## Requests
1. Answer these questions using the extract on jigging for walleye.
(a) When dragging a jig on a river, how far behind the boat is the jig normally placed?
(b) How long a lift does the extract recommend to avoid both common bottom hopping mistakes?
(c) What size spinning reel is recommended to balance the walleye jigging rod?
2. Reproduce the passage of the extract on jigging for walleye from "Dragging a jig for" up to and including "is described below.".

## Source extract
☆ ☆ ☆ ☆ ☆
Dragging a jig for walleye involves casting out your jig and allowing it to sink to the bottom.
Then using a slow lift of the rod tip pull the jig vertically and then allow it to fall back down.
The action is much slower than bottom bouncing which is described below.
Dragging a jig means not allowing too much vertical height to be gained, rather more horizontal distance with each jig.
Dragging has one major drawback in that you will get snagged up a lot more often as the hook is being constantly pulled across the bottom.
It is very good however when walleye are holding just off of the bottom and are not keen to chase a normal walleye lure or fast moving jig.
The above is how to drag on a lake where you are targeting walleye in a very specific area.
On a river you can drag by drifting it slowly downstream which is essentially back trolling with a jig in fast moving currents or to troll up stream at a very slow speed in very light currents.
The jig is normally at least 30 feet out behind the boat and you need to maintain a speed and jig head weight that allows the jigs to slowly move across the bottom or no more than a foot off of the bottom.
You can do this allow gravel lines and specific contours that run in the direction of the flow of the river.
Bottom hopping a jig involves casting the jig out and allowing it to touch the bottom. You will know it has touches as your line will start to bow.
Once on the bottom use a short sharp lift of the rod tip and then allow the jig to hit bottom. After it falls you will have to reel in a small bit of line as the jig will start to move towards you with every lift of the rod.
When bottom hopping there are usually two mistakes that are commonly made.
The first is to lift your rod way to high up to an almost vertical position. This high a lift will result in the jig rising as much as 6 feet upwards and then dropping down from this height again.
The second is to lift your rod too slowly so that you basically end up dragging the jig along the bottom.
The solution to both of these issues is to use a shorter snappier lift of only one or two feet.
This shorter lift keeps the jig no more than a foot or so off of the bottom allowing the walleye to really home in on it.
Minnows and leeches work great as a bait when bottom hopping.
Jigging is most definitely a light line technique and it requires the correct gear to really excel at it.
A good walleye jig setup will need a light spinning rod and reel and a low stretch line such as braid or fluorocarbon for the main line.
Monofilament is not a good choice as it has a certain amount of in built stretch to it. You do not want any stretch in your system as you will loose feedback and sensitivity and you will also slow down your hook-set.
Both braid and fluoro have a lot less stretch in them than mono. If you are using braid as a main line then use a six foot length of fluoro as your leader, jigging is a light presentation technique and braid is just too visible to run straight to the jig head.
A 6 ' or 6'6" spinning rod with a medium/light power rating and a fast action is the correct choice as a walleye jigging rod.
If is crucial that you have a rod with a fast action.
A moderate action rod starts to bend in the middle portion of the rod blank making it less sensitive at the tip.
A fast action rod will start to form it's natural bend in the top one third of the rod towards the tip.
This makes for much better feedback from the rod and allows you to put a lot more precise jigging action into your jigs.
A fast action will also allow you to set the hook much quicker than a moderate action.
A size 2500 spinning reel for walleye is just right to balance out the rod above. A high quality reel should be seen as an investment and if looked after will last many years of service, rods on the other hand can and do break more easily.
Fishing jerkbaits for walleye allows you to over a lot of water when either casting or trolling.
☆ ☆ ☆ ☆ ☆
## Dataset extract
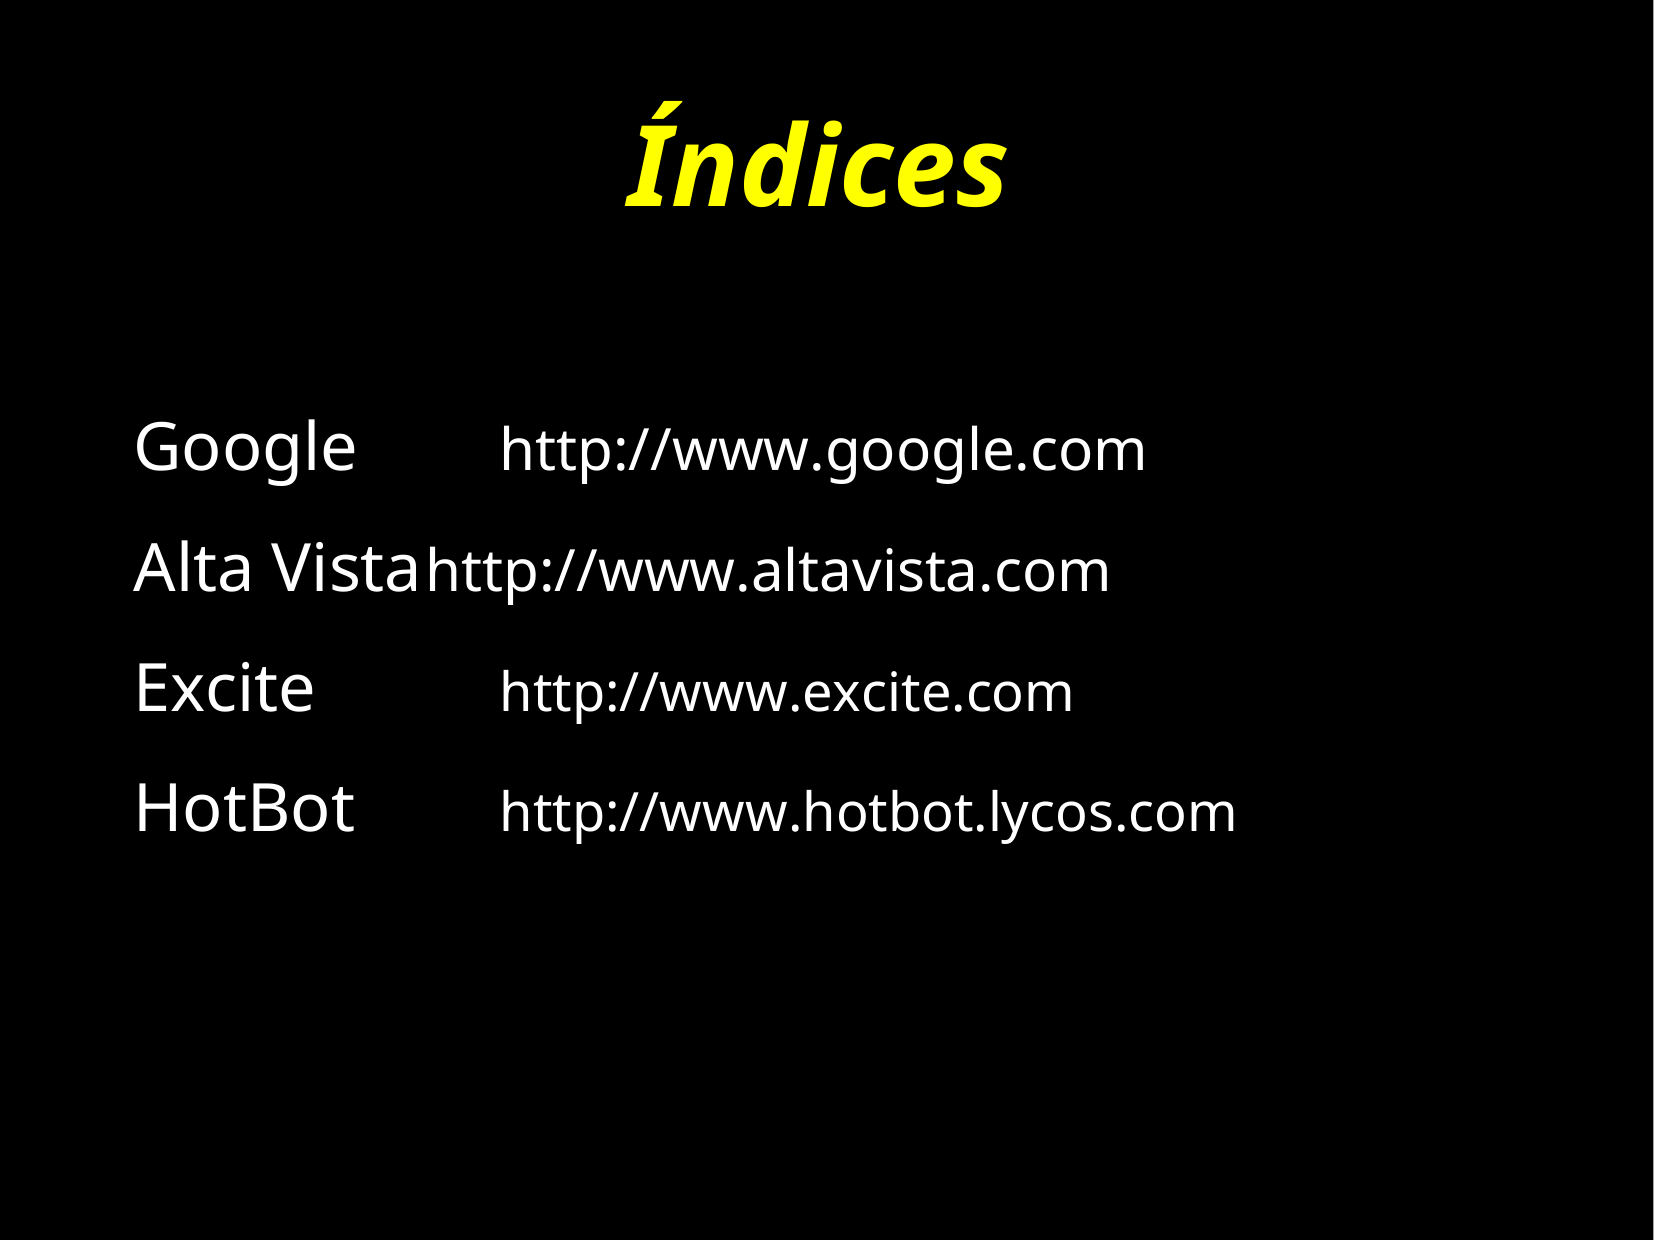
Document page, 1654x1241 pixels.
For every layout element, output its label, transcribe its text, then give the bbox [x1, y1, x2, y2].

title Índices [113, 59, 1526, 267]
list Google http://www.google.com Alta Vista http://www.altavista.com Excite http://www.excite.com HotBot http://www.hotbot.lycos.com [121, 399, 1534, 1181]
☆ ☆ ☆ ☆ ☆
## Expected results
1.
(a) At least 30 feet out behind the boat.
(b) A shorter, snappier lift of only one or two feet.
(c) A size 2500 spinning reel.

2.
Dragging a jig for walleye involves casting out your jig and allowing it to sink to the bottom.
Then using a slow lift of the rod tip pull the jig vertically and then allow it to fall back down.
The action is much slower than bottom bouncing which is described below.